> Try it
Your response should be a copy of each line in the listing below that includes the word "subsubsection".
• • • • • • •
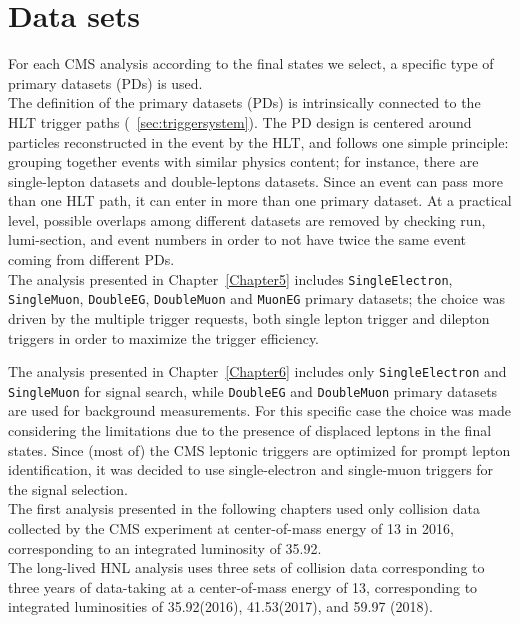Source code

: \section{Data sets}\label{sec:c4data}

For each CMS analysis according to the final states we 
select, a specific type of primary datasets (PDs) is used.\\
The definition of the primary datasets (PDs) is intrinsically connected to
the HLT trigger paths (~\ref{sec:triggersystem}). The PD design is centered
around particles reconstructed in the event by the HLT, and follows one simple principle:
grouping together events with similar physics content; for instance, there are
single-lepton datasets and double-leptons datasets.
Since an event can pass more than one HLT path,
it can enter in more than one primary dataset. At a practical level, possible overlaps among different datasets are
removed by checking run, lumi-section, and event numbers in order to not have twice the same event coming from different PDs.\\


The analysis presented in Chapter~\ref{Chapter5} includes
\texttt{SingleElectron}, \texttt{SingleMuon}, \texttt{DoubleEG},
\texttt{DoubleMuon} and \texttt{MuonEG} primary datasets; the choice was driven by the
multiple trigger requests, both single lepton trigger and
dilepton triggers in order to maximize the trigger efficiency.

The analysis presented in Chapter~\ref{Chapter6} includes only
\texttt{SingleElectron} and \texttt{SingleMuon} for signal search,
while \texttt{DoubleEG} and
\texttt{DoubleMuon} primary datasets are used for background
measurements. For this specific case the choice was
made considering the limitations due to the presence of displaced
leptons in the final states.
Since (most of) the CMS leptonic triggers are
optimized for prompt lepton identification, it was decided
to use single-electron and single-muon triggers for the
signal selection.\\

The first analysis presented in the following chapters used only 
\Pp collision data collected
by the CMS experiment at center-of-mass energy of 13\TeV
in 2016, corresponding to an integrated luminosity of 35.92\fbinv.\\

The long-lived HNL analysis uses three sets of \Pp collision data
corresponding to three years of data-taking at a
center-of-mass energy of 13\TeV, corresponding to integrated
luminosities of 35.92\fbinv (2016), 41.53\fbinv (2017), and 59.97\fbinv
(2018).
• • • • • • •
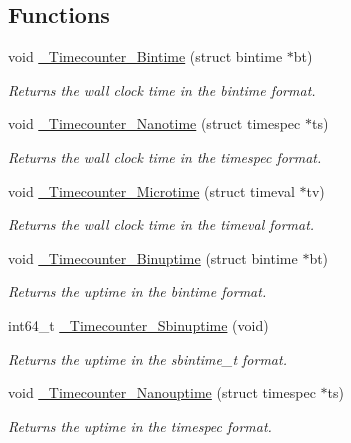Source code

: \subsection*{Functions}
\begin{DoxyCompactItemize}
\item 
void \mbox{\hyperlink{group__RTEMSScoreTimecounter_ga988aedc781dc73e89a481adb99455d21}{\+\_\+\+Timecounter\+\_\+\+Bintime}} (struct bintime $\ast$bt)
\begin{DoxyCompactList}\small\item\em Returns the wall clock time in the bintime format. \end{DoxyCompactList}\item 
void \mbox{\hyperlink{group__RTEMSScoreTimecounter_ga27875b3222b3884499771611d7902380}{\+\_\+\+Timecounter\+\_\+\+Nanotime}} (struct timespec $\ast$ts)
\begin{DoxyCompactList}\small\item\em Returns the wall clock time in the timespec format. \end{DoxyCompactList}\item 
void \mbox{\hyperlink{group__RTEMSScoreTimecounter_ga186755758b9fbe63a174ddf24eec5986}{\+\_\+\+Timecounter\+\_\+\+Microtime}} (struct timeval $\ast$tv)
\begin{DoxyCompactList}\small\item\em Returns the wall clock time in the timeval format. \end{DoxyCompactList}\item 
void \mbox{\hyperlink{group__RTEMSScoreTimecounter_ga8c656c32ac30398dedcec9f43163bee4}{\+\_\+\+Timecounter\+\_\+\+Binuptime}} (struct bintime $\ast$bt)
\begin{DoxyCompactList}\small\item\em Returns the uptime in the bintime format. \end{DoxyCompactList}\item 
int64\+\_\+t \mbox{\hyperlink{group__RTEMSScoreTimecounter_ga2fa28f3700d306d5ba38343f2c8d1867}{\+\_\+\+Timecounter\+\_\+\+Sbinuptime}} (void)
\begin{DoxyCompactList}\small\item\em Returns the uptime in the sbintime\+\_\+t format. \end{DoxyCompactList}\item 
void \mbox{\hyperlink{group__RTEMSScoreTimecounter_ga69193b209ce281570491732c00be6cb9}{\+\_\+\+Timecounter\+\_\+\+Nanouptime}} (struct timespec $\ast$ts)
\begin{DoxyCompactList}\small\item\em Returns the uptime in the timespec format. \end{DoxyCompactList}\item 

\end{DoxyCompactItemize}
• • • • • • •
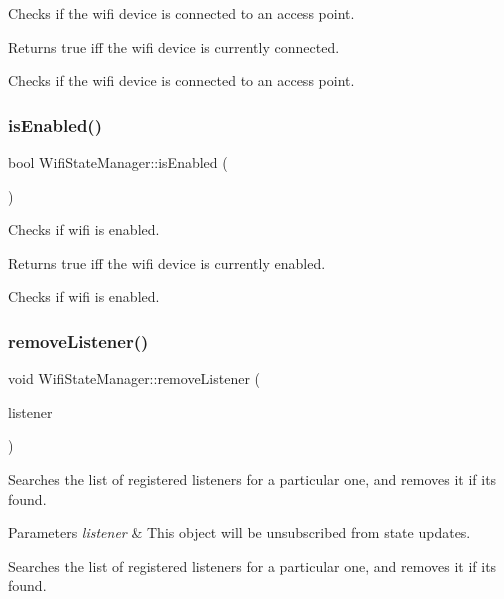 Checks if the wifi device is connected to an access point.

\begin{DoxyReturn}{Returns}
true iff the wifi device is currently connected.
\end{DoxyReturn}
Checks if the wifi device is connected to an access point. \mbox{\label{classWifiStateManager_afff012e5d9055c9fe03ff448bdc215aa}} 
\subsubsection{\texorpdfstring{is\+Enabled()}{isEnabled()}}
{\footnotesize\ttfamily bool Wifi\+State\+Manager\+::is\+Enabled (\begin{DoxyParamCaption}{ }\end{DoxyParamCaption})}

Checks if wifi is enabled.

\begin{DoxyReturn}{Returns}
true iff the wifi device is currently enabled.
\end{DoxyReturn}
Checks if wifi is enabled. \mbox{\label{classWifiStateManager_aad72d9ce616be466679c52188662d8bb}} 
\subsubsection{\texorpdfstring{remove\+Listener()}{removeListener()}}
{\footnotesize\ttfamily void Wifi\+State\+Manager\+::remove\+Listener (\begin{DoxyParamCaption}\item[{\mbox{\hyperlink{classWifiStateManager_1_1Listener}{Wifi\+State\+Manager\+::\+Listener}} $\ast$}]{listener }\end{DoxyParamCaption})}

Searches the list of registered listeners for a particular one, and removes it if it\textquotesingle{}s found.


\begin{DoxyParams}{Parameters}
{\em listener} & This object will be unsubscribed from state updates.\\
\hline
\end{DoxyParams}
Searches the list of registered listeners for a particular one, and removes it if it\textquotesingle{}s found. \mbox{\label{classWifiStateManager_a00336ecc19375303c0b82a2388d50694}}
• • • • • • •
> Expected output
\subsubsection{\texorpdfstring{is\+Enabled()}{isEnabled()}}
\subsubsection{\texorpdfstring{remove\+Listener()}{removeListener()}}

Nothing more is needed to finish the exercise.